Virani received the report on August 7, 2024 and announced that Dattani would be on leave pending a review of the findings. The report found that there was no evidence Dattani "harboured or harbours any beliefs that would be characterized as anti-Semitic or that he has demonstrated any biases (conscious or unconscious) towards Jews or Israelis." It also stated that Dattani had demonstrated "a high degree of self-awareness and sensitivity to the current challenges faced by the Jewish community in Canada as well as a commitment to continue to learn about those challenges in the future." While Dattani had disclosed the name "Birju Muhahid" and "Birju M." to the government, the report found he had failed to disclose the alias "Mujahid Dattani" and that he did not "directly disclose" his past scholarship on Israel-Palestine.

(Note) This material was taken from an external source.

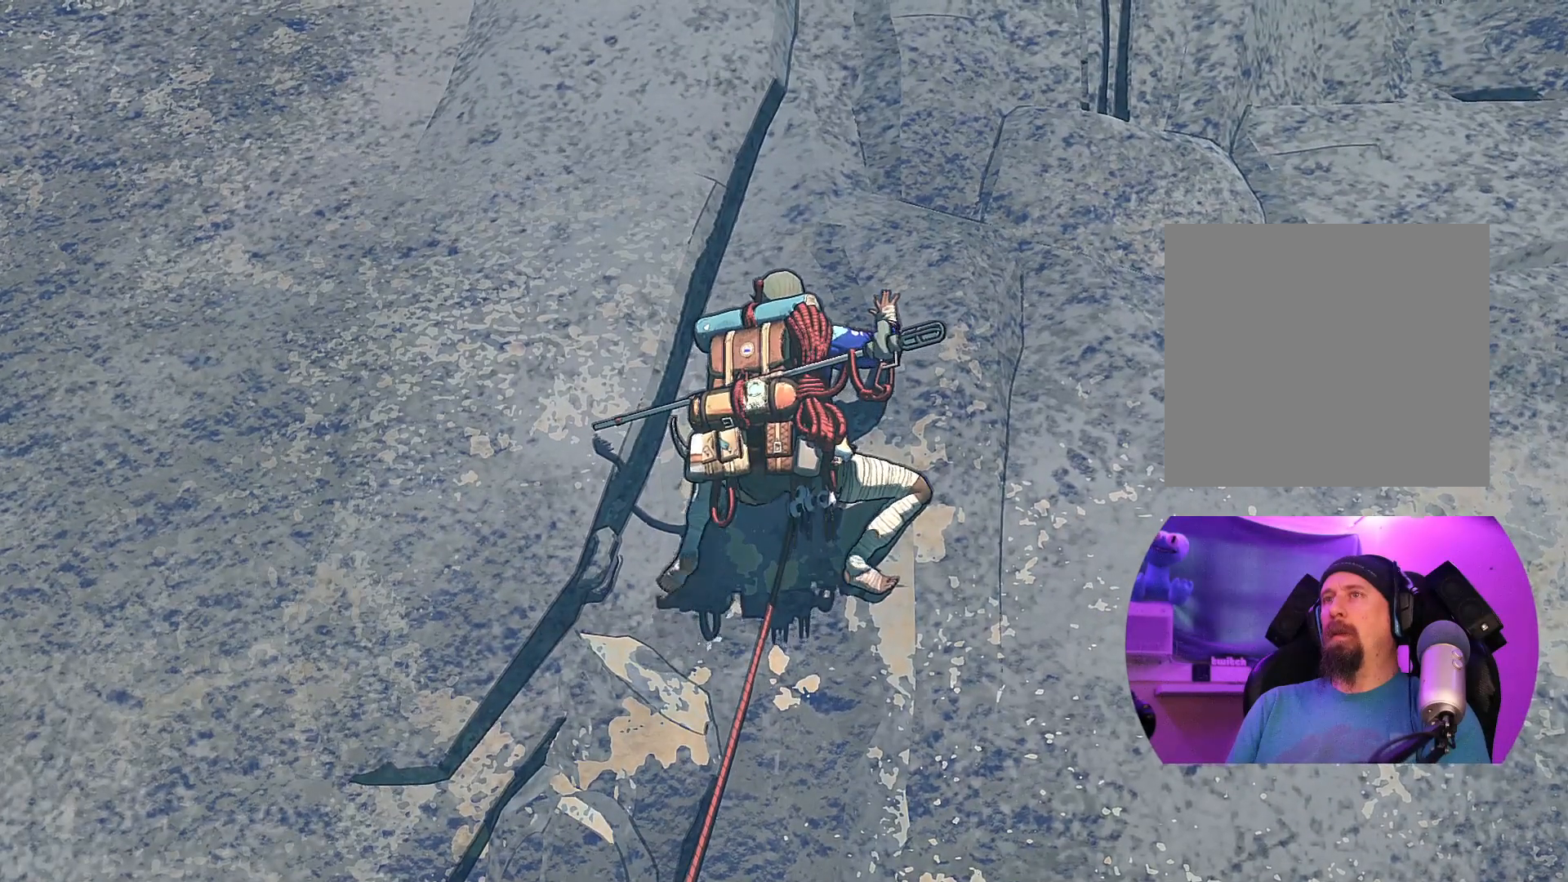
{"buttons": [], "left_stick": "center", "right_stick": "center", "events": [[100, "left_stick", "up-left"], [283, "left_stick", "center"]]}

Virani sent the results to Dattani with a letter expressing concerns about his candour. On August 1, Dattani sent submissions to the Minister's office, which took issue with the report's findings on disclosure stating that he did disclose the name Mujahid and the investigators did not explain why they did not find his explanation that he had intended to include a comma between Birju and Mujahid to not be credible, as they are required to do when making an adverse finding. He also noted that he did not emphasize his past scholarship because he focused on his most relevant work experience. On August 12, Dattani said he "agreed to resign" from the role without having undertaken any duties and that he "remain[ed] a steadfast believer in the Commission’s work, mandate, and its importance to our democracy."

=== Career Following Resignation ===
After resigning from the Canadian Human Rights Commission, Dattani became a senior fellow at the Centre for Free Expression at Toronto Metropolitan University.

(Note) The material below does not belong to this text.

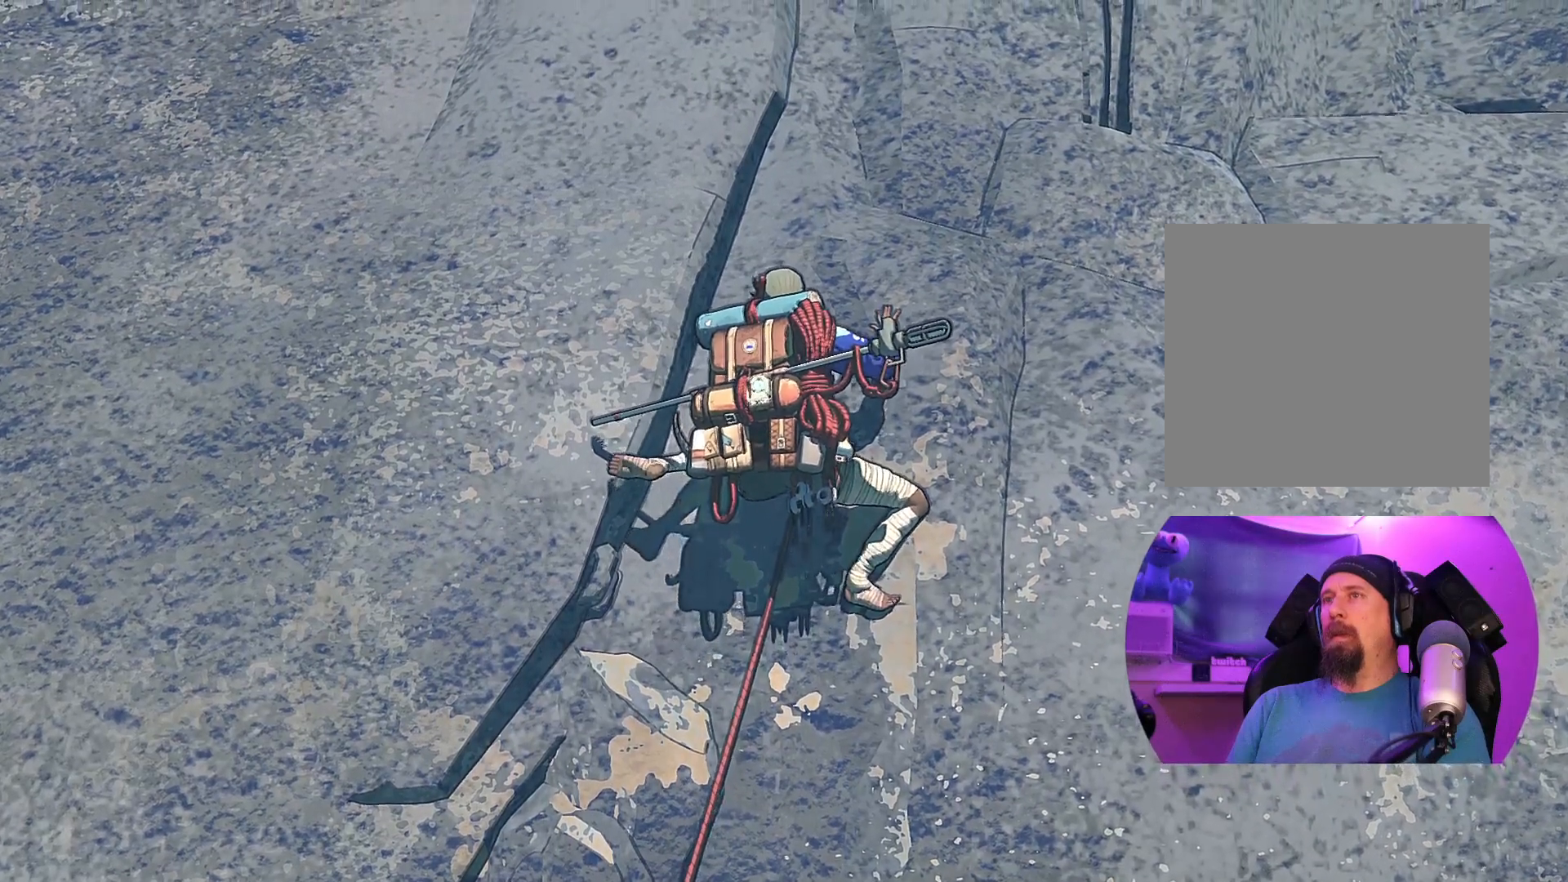
{"buttons": [], "left_stick": "center", "right_stick": "center", "events": [[100, "left_stick", "down"], [250, "left_stick", "center"]]}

=== Defamation Lawsuits ===
In February 2025, Dattani filed defamation lawsuits against Conservative Party of Canada deputy leader Melissa Lantsman, right-wing commentator Ezra Levant, and the Centre for Israel and Jewish Affairs alleging they mischaracterized him as antisemitic and connected to terrorism even after the independent third party investigation found these allegations to be unfounded. His fundraising project for the lawsuits fell short as he failed to raise more than a quarter of his aim.